Reproduce the closing run of lines below verbatim, from the line that contains "<details><summary> (可选) 建立自己的Docker镜像</summary></details>" up to and including the final line.

SUPPLIED MATERIAL:

═══

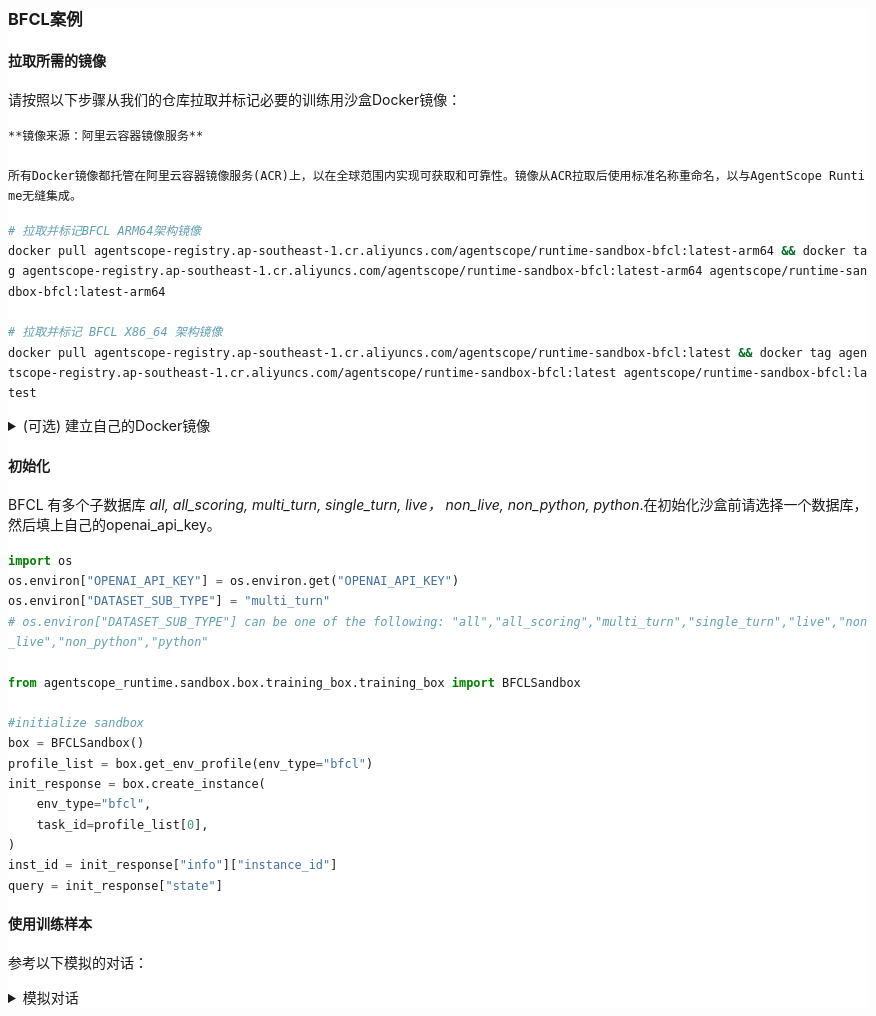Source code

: ### BFCL案例

#### 拉取所需的镜像
请按照以下步骤从我们的仓库拉取并标记必要的训练用沙盒Docker镜像：

```{note}
**镜像来源：阿里云容器镜像服务**

所有Docker镜像都托管在阿里云容器镜像服务(ACR)上，以在全球范围内实现可获取和可靠性。镜像从ACR拉取后使用标准名称重命名，以与AgentScope Runtime无缝集成。
```

```bash
# 拉取并标记BFCL ARM64架构镜像
docker pull agentscope-registry.ap-southeast-1.cr.aliyuncs.com/agentscope/runtime-sandbox-bfcl:latest-arm64 && docker tag agentscope-registry.ap-southeast-1.cr.aliyuncs.com/agentscope/runtime-sandbox-bfcl:latest-arm64 agentscope/runtime-sandbox-bfcl:latest-arm64

# 拉取并标记 BFCL X86_64 架构镜像
docker pull agentscope-registry.ap-southeast-1.cr.aliyuncs.com/agentscope/runtime-sandbox-bfcl:latest && docker tag agentscope-registry.ap-southeast-1.cr.aliyuncs.com/agentscope/runtime-sandbox-bfcl:latest agentscope/runtime-sandbox-bfcl:latest
```

<details><summary> (可选) 建立自己的Docker镜像</summary></details>

#### 初始化
BFCL 有多个子数据库 *all, all_scoring, multi_turn, single_turn, live， non_live, non_python, python*.在初始化沙盒前请选择一个数据库，然后填上自己的openai_api_key。


```python
import os
os.environ["OPENAI_API_KEY"] = os.environ.get("OPENAI_API_KEY")
os.environ["DATASET_SUB_TYPE"] = "multi_turn"
# os.environ["DATASET_SUB_TYPE"] can be one of the following: "all","all_scoring","multi_turn","single_turn","live","non_live","non_python","python"

from agentscope_runtime.sandbox.box.training_box.training_box import BFCLSandbox

#initialize sandbox
box = BFCLSandbox()
profile_list = box.get_env_profile(env_type="bfcl")
init_response = box.create_instance(
    env_type="bfcl",
    task_id=profile_list[0],
)
inst_id = init_response["info"]["instance_id"]
query = init_response["state"]
```

#### 使用训练样本
参考以下模拟的对话：
<details><summary>模拟对话</summary></details>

═══

EXERCISE RESULT:
<details><summary> (可选) 建立自己的Docker镜像</summary></details>

#### 初始化
BFCL 有多个子数据库 *all, all_scoring, multi_turn, single_turn, live， non_live, non_python, python*.在初始化沙盒前请选择一个数据库，然后填上自己的openai_api_key。


```python
import os
os.environ["OPENAI_API_KEY"] = os.environ.get("OPENAI_API_KEY")
os.environ["DATASET_SUB_TYPE"] = "multi_turn"
# os.environ["DATASET_SUB_TYPE"] can be one of the following: "all","all_scoring","multi_turn","single_turn","live","non_live","non_python","python"

from agentscope_runtime.sandbox.box.training_box.training_box import BFCLSandbox

#initialize sandbox
box = BFCLSandbox()
profile_list = box.get_env_profile(env_type="bfcl")
init_response = box.create_instance(
    env_type="bfcl",
    task_id=profile_list[0],
)
inst_id = init_response["info"]["instance_id"]
query = init_response["state"]
```

#### 使用训练样本
参考以下模拟的对话：
<details><summary>模拟对话</summary></details>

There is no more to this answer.